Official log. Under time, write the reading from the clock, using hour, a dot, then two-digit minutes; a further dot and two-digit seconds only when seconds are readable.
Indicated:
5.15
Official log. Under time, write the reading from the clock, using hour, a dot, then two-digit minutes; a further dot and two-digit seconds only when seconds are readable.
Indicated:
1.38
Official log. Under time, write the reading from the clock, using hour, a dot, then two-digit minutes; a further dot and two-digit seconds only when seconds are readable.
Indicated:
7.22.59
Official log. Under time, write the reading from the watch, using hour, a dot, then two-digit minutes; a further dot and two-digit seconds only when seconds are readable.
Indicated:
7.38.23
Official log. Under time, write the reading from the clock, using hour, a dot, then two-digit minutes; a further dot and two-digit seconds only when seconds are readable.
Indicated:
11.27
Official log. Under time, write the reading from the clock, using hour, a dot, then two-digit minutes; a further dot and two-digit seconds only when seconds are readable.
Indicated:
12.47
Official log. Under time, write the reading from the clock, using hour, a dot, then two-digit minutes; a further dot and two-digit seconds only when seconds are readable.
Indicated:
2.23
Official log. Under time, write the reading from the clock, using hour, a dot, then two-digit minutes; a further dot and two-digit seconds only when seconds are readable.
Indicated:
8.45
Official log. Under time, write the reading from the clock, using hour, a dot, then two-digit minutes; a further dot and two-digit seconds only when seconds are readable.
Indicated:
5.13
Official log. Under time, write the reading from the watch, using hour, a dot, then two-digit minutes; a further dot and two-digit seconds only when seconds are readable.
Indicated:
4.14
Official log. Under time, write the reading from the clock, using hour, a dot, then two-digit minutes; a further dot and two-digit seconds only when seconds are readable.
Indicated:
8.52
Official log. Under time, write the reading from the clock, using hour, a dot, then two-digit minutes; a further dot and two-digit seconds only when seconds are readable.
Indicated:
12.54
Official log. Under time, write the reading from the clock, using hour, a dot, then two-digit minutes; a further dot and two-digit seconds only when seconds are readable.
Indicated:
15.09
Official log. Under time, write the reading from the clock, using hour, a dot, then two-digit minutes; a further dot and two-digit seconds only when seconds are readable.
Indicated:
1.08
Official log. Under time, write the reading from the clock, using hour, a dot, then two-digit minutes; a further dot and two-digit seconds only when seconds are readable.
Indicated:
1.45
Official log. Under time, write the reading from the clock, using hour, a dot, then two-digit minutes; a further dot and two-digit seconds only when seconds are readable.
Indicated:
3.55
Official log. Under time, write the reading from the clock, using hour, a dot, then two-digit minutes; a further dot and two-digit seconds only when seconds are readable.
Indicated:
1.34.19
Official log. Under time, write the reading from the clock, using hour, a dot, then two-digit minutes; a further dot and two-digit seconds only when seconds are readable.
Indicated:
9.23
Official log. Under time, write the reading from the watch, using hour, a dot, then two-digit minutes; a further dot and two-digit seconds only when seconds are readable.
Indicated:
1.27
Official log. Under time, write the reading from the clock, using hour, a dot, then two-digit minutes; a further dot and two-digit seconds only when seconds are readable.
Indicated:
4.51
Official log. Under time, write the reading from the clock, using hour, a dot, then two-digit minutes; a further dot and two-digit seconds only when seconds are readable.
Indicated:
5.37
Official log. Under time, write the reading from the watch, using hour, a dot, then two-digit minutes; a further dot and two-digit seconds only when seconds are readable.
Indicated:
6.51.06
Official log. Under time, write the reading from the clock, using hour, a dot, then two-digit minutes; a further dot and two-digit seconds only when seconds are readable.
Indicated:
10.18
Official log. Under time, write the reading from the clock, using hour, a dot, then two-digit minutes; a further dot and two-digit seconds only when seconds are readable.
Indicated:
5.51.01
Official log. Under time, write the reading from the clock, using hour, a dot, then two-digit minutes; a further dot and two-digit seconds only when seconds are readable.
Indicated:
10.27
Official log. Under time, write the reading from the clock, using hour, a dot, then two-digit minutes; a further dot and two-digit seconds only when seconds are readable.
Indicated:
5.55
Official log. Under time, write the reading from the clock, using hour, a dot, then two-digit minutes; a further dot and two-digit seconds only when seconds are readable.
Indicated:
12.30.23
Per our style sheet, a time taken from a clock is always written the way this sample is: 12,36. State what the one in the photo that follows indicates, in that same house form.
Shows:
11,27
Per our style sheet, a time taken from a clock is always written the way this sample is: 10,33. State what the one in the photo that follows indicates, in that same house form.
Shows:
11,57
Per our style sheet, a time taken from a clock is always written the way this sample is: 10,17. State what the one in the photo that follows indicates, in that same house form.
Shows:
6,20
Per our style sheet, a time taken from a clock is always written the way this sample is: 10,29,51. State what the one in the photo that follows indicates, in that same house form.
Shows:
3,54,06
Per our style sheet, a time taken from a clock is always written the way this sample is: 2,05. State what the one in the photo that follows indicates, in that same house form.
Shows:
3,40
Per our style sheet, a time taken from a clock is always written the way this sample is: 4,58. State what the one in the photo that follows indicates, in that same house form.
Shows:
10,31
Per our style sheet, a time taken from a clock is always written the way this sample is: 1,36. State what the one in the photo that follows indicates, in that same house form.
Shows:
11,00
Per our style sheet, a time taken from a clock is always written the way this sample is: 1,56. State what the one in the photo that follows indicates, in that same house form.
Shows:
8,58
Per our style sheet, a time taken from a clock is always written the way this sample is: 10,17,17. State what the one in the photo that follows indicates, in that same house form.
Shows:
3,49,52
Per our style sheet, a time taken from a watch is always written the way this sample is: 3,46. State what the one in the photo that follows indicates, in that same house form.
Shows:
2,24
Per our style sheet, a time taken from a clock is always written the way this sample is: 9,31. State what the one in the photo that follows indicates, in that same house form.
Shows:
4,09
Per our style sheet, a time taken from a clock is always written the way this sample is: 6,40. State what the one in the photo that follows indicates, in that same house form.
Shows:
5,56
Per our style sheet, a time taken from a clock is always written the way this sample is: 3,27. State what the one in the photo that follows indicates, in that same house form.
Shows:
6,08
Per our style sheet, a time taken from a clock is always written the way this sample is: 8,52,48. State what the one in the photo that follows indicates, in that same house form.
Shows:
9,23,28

**Problem description**
Convert all of the records above into a two-column CSV with the headers instruction and time. Make one row per record, with the record's text and its answer each in a single quoted field and line breaks replaced by spaces.

**Correct response**
instruction,time
"Official log. Under time, write the reading from the clock, using hour, a dot, then two-digit minutes; a further dot and two-digit seconds only when seconds are readable. Indicated:","5.15"
"Official log. Under time, write the reading from the clock, using hour, a dot, then two-digit minutes; a further dot and two-digit seconds only when seconds are readable. Indicated:","1.38"
"Official log. Under time, write the reading from the clock, using hour, a dot, then two-digit minutes; a further dot and two-digit seconds only when seconds are readable. Indicated:","7.22.59"
"Official log. Under time, write the reading from the watch, using hour, a dot, then two-digit minutes; a further dot and two-digit seconds only when seconds are readable. Indicated:","7.38.23"
"Official log. Under time, write the reading from the clock, using hour, a dot, then two-digit minutes; a further dot and two-digit seconds only when seconds are readable. Indicated:","11.27"
"Official log. Under time, write the reading from the clock, using hour, a dot, then two-digit minutes; a further dot and two-digit seconds only when seconds are readable. Indicated:","12.47"
"Official log. Under time, write the reading from the clock, using hour, a dot, then two-digit minutes; a further dot and two-digit seconds only when seconds are readable. Indicated:","2.23"
"Official log. Under time, write the reading from the clock, using hour, a dot, then two-digit minutes; a further dot and two-digit seconds only when seconds are readable. Indicated:","8.45"
"Official log. Under time, write the reading from the clock, using hour, a dot, then two-digit minutes; a further dot and two-digit seconds only when seconds are readable. Indicated:","5.13"
"Official log. Under time, write the reading from the watch, using hour, a dot, then two-digit minutes; a further dot and two-digit seconds only when seconds are readable. Indicated:","4.14"
"Official log. Under time, write the reading from the clock, using hour, a dot, then two-digit minutes; a further dot and two-digit seconds only when seconds are readable. Indicated:","8.52"
"Official log. Under time, write the reading from the clock, using hour, a dot, then two-digit minutes; a further dot and two-digit seconds only when seconds are readable. Indicated:","12.54"
"Official log. Under time, write the reading from the clock, using hour, a dot, then two-digit minutes; a further dot and two-digit seconds only when seconds are readable. Indicated:","15.09"
"Official log. Under time, write the reading from the clock, using hour, a dot, then two-digit minutes; a further dot and two-digit seconds only when seconds are readable. Indicated:","1.08"
"Official log. Under time, write the reading from the clock, using hour, a dot, then two-digit minutes; a further dot and two-digit seconds only when seconds are readable. Indicated:","1.45"
"Official log. Under time, write the reading from the clock, using hour, a dot, then two-digit minutes; a further dot and two-digit seconds only when seconds are readable. Indicated:","3.55"
"Official log. Under time, write the reading from the clock, using hour, a dot, then two-digit minutes; a further dot and two-digit seconds only when seconds are readable. Indicated:","1.34.19"
"Official log. Under time, write the reading from the clock, using hour, a dot, then two-digit minutes; a further dot and two-digit seconds only when seconds are readable. Indicated:","9.23"
"Official log. Under time, write the reading from the watch, using hour, a dot, then two-digit minutes; a further dot and two-digit seconds only when seconds are readable. Indicated:","1.27"
"Official log. Under time, write the reading from the clock, using hour, a dot, then two-digit minutes; a further dot and two-digit seconds only when seconds are readable. Indicated:","4.51"
"Official log. Under time, write the reading from the clock, using hour, a dot, then two-digit minutes; a further dot and two-digit seconds only when seconds are readable. Indicated:","5.37"
"Official log. Under time, write the reading from the watch, using hour, a dot, then two-digit minutes; a further dot and two-digit seconds only when seconds are readable. Indicated:","6.51.06"
"Official log. Under time, write the reading from the clock, using hour, a dot, then two-digit minutes; a further dot and two-digit seconds only when seconds are readable. Indicated:","10.18"
"Official log. Under time, write the reading from the clock, using hour, a dot, then two-digit minutes; a further dot and two-digit seconds only when seconds are readable. Indicated:","5.51.01"
"Official log. Under time, write the reading from the clock, using hour, a dot, then two-digit minutes; a further dot and two-digit seconds only when seconds are readable. Indicated:","10.27"
"Official log. Under time, write the reading from the clock, using hour, a dot, then two-digit minutes; a further dot and two-digit seconds only when seconds are readable. Indicated:","5.55"
"Official log. Under time, write the reading from the clock, using hour, a dot, then two-digit minutes; a further dot and two-digit seconds only when seconds are readable. Indicated:","12.30.23"
"Per our style sheet, a time taken from a clock is always written the way this sample is: 12,36. State what the one in the photo that follows indicates, in that same house form. Shows:","11,27"
"Per our style sheet, a time taken from a clock is always written the way this sample is: 10,33. State what the one in the photo that follows indicates, in that same house form. Shows:","11,57"
"Per our style sheet, a time taken from a clock is always written the way this sample is: 10,17. State what the one in the photo that follows indicates, in that same house form. Shows:","6,20"
"Per our style sheet, a time taken from a clock is always written the way this sample is: 10,29,51. State what the one in the photo that follows indicates, in that same house form. Shows:","3,54,06"
"Per our style sheet, a time taken from a clock is always written the way this sample is: 2,05. State what the one in the photo that follows indicates, in that same house form. Shows:","3,40"
"Per our style sheet, a time taken from a clock is always written the way this sample is: 4,58. State what the one in the photo that follows indicates, in that same house form. Shows:","10,31"
"Per our style sheet, a time taken from a clock is always written the way this sample is: 1,36. State what the one in the photo that follows indicates, in that same house form. Shows:","11,00"
"Per our style sheet, a time taken from a clock is always written the way this sample is: 1,56. State what the one in the photo that follows indicates, in that same house form. Shows:","8,58"
"Per our style sheet, a time taken from a clock is always written the way this sample is: 10,17,17. State what the one in the photo that follows indicates, in that same house form. Shows:","3,49,52"
"Per our style sheet, a time taken from a watch is always written the way this sample is: 3,46. State what the one in the photo that follows indicates, in that same house form. Shows:","2,24"
"Per our style sheet, a time taken from a clock is always written the way this sample is: 9,31. State what the one in the photo that follows indicates, in that same house form. Shows:","4,09"
"Per our style sheet, a time taken from a clock is always written the way this sample is: 6,40. State what the one in the photo that follows indicates, in that same house form. Shows:","5,56"
"Per our style sheet, a time taken from a clock is always written the way this sample is: 3,27. State what the one in the photo that follows indicates, in that same house form. Shows:","6,08"
"Per our style sheet, a time taken from a clock is always written the way this sample is: 8,52,48. State what the one in the photo that follows indicates, in that same house form. Shows:","9,23,28"